• **TASK PROMPT**
Below this line is a set of entries; quote exactly the lines from the line that contains "M379,437l46,52 -37,33 -46,-52z" to the line that contains "M3,475l62,-56", both lines included.

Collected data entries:
──────────
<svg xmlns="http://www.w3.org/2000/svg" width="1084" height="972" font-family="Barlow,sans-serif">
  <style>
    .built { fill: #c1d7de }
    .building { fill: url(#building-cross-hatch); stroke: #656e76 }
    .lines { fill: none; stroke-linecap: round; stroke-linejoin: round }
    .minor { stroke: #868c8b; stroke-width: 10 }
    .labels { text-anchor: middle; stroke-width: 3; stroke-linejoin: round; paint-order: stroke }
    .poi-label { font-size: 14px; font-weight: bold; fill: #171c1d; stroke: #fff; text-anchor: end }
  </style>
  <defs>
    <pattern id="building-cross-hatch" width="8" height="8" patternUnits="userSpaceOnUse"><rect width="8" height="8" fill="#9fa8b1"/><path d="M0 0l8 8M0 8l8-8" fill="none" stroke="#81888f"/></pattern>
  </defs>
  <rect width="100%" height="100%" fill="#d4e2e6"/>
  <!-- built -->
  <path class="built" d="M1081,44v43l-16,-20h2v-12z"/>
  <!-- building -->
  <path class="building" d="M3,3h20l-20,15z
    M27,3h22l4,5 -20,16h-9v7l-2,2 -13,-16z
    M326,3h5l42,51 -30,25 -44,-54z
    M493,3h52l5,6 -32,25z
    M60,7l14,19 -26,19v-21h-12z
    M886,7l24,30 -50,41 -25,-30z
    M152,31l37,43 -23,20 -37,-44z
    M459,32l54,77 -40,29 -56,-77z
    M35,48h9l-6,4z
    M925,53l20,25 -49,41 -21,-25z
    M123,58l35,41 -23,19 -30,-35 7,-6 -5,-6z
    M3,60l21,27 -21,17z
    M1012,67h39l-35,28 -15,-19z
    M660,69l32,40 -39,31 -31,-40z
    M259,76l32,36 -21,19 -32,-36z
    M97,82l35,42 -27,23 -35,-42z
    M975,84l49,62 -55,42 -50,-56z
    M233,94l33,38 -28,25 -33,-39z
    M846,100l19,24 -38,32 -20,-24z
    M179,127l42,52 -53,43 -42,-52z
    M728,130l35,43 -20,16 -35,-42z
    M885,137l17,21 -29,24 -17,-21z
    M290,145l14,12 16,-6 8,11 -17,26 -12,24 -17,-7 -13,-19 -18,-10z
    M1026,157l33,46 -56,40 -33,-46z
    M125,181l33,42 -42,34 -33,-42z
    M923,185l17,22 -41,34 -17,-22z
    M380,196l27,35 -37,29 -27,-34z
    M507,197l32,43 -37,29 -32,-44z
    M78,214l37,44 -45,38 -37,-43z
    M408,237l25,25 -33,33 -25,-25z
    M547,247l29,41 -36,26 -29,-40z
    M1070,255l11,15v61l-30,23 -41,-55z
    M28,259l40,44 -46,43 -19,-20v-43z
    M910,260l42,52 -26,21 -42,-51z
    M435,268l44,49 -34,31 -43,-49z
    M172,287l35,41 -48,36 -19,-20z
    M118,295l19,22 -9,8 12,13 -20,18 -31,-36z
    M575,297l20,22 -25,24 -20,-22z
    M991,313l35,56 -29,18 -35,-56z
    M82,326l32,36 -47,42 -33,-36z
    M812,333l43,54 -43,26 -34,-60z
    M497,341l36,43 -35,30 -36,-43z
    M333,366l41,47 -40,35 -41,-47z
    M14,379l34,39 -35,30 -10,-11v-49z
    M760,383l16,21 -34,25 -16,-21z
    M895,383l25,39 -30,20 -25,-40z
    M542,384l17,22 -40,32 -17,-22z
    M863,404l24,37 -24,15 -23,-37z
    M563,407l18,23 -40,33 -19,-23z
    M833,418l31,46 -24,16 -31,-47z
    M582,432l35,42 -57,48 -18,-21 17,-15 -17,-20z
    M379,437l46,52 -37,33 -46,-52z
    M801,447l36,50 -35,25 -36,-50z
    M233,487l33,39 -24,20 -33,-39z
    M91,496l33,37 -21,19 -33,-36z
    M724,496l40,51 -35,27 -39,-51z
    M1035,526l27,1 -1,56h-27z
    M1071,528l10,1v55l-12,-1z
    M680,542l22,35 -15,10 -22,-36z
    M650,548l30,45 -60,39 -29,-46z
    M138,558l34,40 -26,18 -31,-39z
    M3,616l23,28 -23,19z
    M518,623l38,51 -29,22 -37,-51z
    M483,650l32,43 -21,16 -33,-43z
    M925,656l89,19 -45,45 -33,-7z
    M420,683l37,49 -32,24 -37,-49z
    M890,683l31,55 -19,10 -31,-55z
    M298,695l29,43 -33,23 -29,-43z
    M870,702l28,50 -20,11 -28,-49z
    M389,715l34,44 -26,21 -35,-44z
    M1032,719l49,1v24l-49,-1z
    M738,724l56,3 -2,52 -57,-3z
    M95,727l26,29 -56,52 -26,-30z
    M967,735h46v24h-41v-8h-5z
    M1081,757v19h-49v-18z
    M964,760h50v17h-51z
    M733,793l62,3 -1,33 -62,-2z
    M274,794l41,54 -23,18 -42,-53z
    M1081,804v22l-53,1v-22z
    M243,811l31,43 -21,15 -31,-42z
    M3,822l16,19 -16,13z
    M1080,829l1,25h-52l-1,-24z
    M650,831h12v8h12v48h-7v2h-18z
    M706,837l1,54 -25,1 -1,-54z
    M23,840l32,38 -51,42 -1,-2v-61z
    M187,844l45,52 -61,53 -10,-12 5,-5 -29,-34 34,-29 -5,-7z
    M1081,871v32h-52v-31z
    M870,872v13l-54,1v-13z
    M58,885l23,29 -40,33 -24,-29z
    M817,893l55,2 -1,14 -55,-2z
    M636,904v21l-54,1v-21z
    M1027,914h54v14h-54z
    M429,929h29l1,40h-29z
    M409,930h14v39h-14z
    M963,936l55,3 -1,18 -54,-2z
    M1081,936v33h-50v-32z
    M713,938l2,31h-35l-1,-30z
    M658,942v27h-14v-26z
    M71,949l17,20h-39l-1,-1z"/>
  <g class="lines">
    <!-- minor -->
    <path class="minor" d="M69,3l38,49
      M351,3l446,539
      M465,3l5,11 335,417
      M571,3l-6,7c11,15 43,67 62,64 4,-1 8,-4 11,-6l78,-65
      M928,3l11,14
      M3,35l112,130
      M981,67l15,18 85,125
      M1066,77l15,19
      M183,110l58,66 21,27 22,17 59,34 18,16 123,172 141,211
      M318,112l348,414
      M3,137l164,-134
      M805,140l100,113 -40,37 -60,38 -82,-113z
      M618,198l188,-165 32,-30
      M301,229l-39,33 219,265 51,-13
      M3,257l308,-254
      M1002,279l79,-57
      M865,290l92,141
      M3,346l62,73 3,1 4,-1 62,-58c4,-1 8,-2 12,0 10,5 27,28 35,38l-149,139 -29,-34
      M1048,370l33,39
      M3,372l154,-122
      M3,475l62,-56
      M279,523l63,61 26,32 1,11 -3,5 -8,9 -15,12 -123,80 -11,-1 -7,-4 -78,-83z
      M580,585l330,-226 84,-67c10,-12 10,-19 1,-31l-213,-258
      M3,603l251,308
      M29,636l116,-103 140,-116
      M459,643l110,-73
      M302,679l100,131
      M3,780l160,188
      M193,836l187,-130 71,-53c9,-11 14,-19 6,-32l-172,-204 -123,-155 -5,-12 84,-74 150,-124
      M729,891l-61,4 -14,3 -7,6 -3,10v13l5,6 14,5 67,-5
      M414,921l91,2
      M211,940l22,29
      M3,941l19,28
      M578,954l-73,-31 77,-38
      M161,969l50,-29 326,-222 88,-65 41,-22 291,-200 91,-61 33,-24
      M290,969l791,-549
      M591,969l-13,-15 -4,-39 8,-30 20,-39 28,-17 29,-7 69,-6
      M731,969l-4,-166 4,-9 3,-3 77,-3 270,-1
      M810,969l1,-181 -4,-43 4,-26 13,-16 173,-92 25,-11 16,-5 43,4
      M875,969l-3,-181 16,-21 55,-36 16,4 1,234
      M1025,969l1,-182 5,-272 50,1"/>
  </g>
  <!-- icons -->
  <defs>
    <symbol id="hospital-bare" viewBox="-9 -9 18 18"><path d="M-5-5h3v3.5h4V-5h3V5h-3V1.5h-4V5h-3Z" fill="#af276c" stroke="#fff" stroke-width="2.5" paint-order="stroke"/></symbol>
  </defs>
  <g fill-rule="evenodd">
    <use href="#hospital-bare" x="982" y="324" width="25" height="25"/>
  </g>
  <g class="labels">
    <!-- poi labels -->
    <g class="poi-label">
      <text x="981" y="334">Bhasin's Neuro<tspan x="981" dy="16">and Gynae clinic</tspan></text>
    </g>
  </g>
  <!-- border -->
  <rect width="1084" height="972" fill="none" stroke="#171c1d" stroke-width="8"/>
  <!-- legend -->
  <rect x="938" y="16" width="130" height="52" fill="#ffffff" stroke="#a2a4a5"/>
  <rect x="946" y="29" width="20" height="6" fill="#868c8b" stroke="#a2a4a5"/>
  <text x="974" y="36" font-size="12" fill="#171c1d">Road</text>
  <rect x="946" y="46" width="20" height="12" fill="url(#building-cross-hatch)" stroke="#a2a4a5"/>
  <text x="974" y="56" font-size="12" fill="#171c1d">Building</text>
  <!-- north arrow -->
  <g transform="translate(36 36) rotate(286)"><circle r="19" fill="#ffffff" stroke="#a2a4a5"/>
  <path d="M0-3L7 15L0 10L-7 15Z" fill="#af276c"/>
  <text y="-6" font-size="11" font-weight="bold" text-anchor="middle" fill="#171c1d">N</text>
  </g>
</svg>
──────────
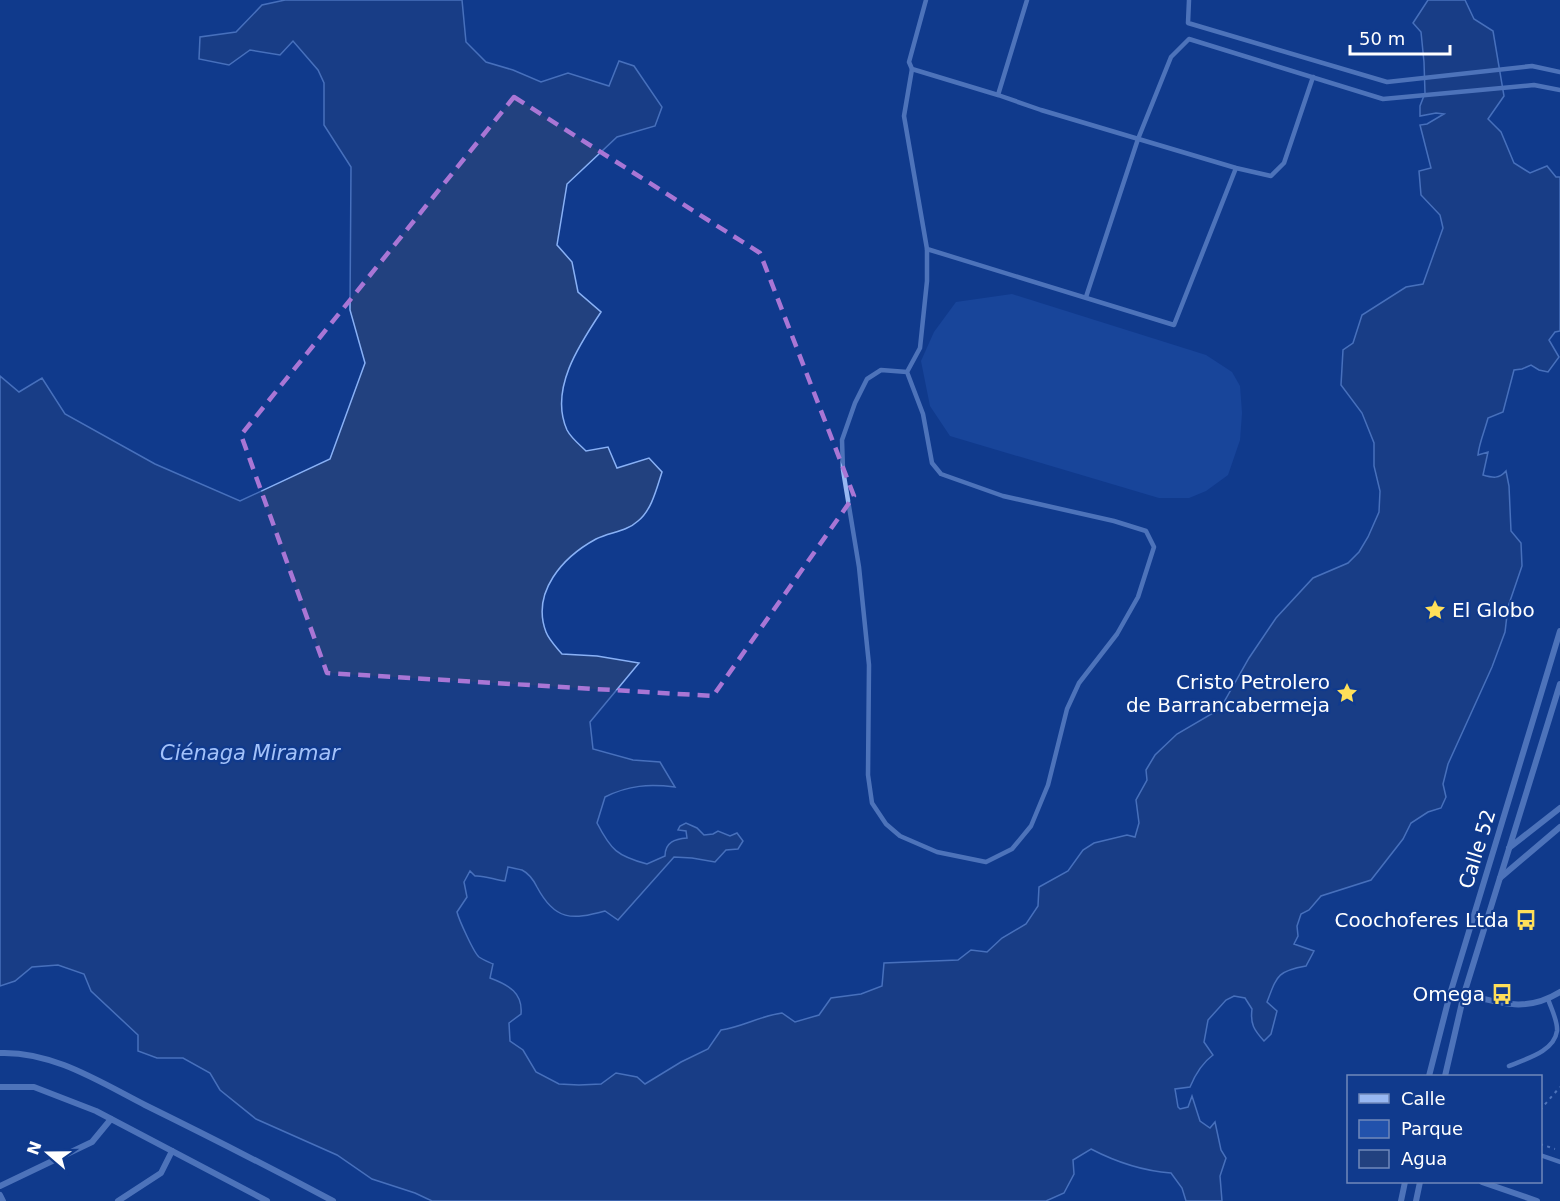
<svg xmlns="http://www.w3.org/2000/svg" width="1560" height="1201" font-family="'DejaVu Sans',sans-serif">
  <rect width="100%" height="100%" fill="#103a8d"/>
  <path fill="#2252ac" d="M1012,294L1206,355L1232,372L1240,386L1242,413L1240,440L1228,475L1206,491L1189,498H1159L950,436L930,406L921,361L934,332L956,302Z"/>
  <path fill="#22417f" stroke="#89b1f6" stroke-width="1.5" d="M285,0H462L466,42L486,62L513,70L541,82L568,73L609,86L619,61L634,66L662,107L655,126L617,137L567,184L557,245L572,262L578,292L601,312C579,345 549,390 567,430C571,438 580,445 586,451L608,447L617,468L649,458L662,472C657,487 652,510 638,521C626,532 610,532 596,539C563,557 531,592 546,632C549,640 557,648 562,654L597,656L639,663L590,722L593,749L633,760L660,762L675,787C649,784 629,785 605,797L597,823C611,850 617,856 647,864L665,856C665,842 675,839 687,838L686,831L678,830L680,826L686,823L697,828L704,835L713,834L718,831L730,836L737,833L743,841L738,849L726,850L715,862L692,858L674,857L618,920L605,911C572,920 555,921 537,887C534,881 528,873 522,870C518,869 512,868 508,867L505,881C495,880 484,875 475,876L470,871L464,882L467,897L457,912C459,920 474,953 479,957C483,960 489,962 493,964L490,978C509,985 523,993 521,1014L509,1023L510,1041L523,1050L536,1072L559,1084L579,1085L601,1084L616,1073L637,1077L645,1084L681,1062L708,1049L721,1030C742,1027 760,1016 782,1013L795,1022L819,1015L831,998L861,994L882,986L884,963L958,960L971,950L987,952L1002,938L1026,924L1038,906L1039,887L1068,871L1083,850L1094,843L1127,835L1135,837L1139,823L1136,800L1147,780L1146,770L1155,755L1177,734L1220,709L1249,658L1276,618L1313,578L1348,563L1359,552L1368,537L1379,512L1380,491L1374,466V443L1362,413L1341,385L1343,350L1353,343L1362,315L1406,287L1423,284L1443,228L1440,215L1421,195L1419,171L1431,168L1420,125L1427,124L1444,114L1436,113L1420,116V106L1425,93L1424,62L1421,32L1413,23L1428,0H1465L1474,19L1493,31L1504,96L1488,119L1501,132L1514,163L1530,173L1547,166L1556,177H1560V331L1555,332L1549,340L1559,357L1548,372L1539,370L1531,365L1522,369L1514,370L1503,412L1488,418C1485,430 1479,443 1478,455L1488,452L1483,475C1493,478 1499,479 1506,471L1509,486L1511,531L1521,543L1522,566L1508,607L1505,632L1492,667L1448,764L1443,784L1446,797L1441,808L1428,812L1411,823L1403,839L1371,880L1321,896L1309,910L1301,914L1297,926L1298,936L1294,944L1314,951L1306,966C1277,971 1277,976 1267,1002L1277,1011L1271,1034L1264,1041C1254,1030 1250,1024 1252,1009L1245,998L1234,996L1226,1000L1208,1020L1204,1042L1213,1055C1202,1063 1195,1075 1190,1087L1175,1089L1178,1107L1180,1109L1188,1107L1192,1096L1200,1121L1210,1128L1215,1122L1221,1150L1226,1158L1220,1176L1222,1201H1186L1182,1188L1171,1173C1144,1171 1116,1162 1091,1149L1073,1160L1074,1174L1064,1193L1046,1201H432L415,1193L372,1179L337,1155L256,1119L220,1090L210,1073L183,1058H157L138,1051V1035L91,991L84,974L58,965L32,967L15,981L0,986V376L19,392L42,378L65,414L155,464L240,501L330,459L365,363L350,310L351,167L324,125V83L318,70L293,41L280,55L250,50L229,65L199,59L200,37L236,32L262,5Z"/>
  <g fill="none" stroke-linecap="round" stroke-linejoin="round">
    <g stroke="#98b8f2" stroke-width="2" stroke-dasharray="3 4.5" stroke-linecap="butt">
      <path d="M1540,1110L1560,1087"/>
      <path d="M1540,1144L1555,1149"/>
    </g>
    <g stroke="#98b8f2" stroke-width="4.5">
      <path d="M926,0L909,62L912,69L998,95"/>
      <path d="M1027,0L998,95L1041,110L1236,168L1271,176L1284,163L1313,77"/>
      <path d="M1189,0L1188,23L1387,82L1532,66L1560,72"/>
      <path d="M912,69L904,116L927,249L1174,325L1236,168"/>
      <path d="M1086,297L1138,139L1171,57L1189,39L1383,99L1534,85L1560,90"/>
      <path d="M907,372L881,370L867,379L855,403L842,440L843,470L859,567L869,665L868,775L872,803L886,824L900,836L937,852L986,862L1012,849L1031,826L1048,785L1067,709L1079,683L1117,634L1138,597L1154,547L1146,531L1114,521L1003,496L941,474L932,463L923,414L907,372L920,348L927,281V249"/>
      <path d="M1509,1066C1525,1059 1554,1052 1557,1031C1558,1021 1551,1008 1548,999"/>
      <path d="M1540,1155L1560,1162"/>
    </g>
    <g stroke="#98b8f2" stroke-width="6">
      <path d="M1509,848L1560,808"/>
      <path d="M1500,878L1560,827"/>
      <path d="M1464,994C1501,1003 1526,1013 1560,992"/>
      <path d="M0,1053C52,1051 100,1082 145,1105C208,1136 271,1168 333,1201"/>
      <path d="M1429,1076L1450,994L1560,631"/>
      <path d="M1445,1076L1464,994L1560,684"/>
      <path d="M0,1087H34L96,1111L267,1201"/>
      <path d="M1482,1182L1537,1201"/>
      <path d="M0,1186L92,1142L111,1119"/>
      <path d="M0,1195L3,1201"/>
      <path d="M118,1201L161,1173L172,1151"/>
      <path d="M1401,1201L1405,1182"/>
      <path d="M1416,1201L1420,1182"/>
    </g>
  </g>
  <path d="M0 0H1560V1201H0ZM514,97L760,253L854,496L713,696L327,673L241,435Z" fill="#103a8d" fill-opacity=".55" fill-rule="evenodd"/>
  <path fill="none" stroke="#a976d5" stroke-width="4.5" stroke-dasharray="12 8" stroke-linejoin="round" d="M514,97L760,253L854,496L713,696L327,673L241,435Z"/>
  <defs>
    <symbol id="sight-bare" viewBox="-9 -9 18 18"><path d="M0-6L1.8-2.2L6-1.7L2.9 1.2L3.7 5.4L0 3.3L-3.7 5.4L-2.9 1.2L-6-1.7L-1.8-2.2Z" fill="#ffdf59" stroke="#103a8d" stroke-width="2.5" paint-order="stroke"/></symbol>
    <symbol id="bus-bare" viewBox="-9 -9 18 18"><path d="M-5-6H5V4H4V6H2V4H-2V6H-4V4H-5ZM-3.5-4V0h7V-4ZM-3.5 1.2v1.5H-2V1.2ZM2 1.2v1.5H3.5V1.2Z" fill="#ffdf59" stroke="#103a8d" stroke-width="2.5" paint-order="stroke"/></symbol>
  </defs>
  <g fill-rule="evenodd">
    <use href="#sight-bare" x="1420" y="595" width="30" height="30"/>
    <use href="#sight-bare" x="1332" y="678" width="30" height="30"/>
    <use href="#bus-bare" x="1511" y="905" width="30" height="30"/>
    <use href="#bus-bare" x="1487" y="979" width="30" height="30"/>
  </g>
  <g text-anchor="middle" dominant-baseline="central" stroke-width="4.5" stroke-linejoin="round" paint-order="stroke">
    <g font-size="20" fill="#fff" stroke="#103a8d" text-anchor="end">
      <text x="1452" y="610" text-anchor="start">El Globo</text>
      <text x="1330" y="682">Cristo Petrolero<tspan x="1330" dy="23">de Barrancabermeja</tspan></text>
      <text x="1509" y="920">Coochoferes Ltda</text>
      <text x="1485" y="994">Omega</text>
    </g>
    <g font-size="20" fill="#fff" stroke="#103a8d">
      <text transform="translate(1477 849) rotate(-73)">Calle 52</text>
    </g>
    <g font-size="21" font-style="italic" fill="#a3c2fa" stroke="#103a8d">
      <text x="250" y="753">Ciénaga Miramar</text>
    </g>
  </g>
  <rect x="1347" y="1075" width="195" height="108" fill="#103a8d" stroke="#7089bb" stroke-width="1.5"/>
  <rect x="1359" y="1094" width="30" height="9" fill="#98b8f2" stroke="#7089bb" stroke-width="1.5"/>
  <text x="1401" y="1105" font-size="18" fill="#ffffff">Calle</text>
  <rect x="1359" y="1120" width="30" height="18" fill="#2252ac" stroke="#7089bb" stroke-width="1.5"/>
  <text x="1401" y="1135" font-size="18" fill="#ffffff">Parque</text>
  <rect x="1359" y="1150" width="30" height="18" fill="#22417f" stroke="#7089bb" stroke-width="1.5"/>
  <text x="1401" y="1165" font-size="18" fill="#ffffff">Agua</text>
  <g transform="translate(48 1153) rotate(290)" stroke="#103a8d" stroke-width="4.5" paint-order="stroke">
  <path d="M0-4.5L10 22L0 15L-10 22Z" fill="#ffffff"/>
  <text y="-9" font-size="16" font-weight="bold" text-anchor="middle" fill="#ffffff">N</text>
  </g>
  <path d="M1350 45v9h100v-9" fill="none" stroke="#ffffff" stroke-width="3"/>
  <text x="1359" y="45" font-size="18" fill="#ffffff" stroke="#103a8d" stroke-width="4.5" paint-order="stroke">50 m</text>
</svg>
──────────
• **RESPONSE TO THIS TASK**
    M379,437l46,52 -37,33 -46,-52z
    M801,447l36,50 -35,25 -36,-50z
    M233,487l33,39 -24,20 -33,-39z
    M91,496l33,37 -21,19 -33,-36z
    M724,496l40,51 -35,27 -39,-51z
    M1035,526l27,1 -1,56h-27z
    M1071,528l10,1v55l-12,-1z
    M680,542l22,35 -15,10 -22,-36z
    M650,548l30,45 -60,39 -29,-46z
    M138,558l34,40 -26,18 -31,-39z
    M3,616l23,28 -23,19z
    M518,623l38,51 -29,22 -37,-51z
    M483,650l32,43 -21,16 -33,-43z
    M925,656l89,19 -45,45 -33,-7z
    M420,683l37,49 -32,24 -37,-49z
    M890,683l31,55 -19,10 -31,-55z
    M298,695l29,43 -33,23 -29,-43z
    M870,702l28,50 -20,11 -28,-49z
    M389,715l34,44 -26,21 -35,-44z
    M1032,719l49,1v24l-49,-1z
    M738,724l56,3 -2,52 -57,-3z
    M95,727l26,29 -56,52 -26,-30z
    M967,735h46v24h-41v-8h-5z
    M1081,757v19h-49v-18z
    M964,760h50v17h-51z
    M733,793l62,3 -1,33 -62,-2z
    M274,794l41,54 -23,18 -42,-53z
    M1081,804v22l-53,1v-22z
    M243,811l31,43 -21,15 -31,-42z
    M3,822l16,19 -16,13z
    M1080,829l1,25h-52l-1,-24z
    M650,831h12v8h12v48h-7v2h-18z
    M706,837l1,54 -25,1 -1,-54z
    M23,840l32,38 -51,42 -1,-2v-61z
    M187,844l45,52 -61,53 -10,-12 5,-5 -29,-34 34,-29 -5,-7z
    M1081,871v32h-52v-31z
    M870,872v13l-54,1v-13z
    M58,885l23,29 -40,33 -24,-29z
    M817,893l55,2 -1,14 -55,-2z
    M636,904v21l-54,1v-21z
    M1027,914h54v14h-54z
    M429,929h29l1,40h-29z
    M409,930h14v39h-14z
    M963,936l55,3 -1,18 -54,-2z
    M1081,936v33h-50v-32z
    M713,938l2,31h-35l-1,-30z
    M658,942v27h-14v-26z
    M71,949l17,20h-39l-1,-1z"/>
  <g class="lines">
    <!-- minor -->
    <path class="minor" d="M69,3l38,49
      M351,3l446,539
      M465,3l5,11 335,417
      M571,3l-6,7c11,15 43,67 62,64 4,-1 8,-4 11,-6l78,-65
      M928,3l11,14
      M3,35l112,130
      M981,67l15,18 85,125
      M1066,77l15,19
      M183,110l58,66 21,27 22,17 59,34 18,16 123,172 141,211
      M318,112l348,414
      M3,137l164,-134
      M805,140l100,113 -40,37 -60,38 -82,-113z
      M618,198l188,-165 32,-30
      M301,229l-39,33 219,265 51,-13
      M3,257l308,-254
      M1002,279l79,-57
      M865,290l92,141
      M3,346l62,73 3,1 4,-1 62,-58c4,-1 8,-2 12,0 10,5 27,28 35,38l-149,139 -29,-34
      M1048,370l33,39
      M3,372l154,-122
      M3,475l62,-56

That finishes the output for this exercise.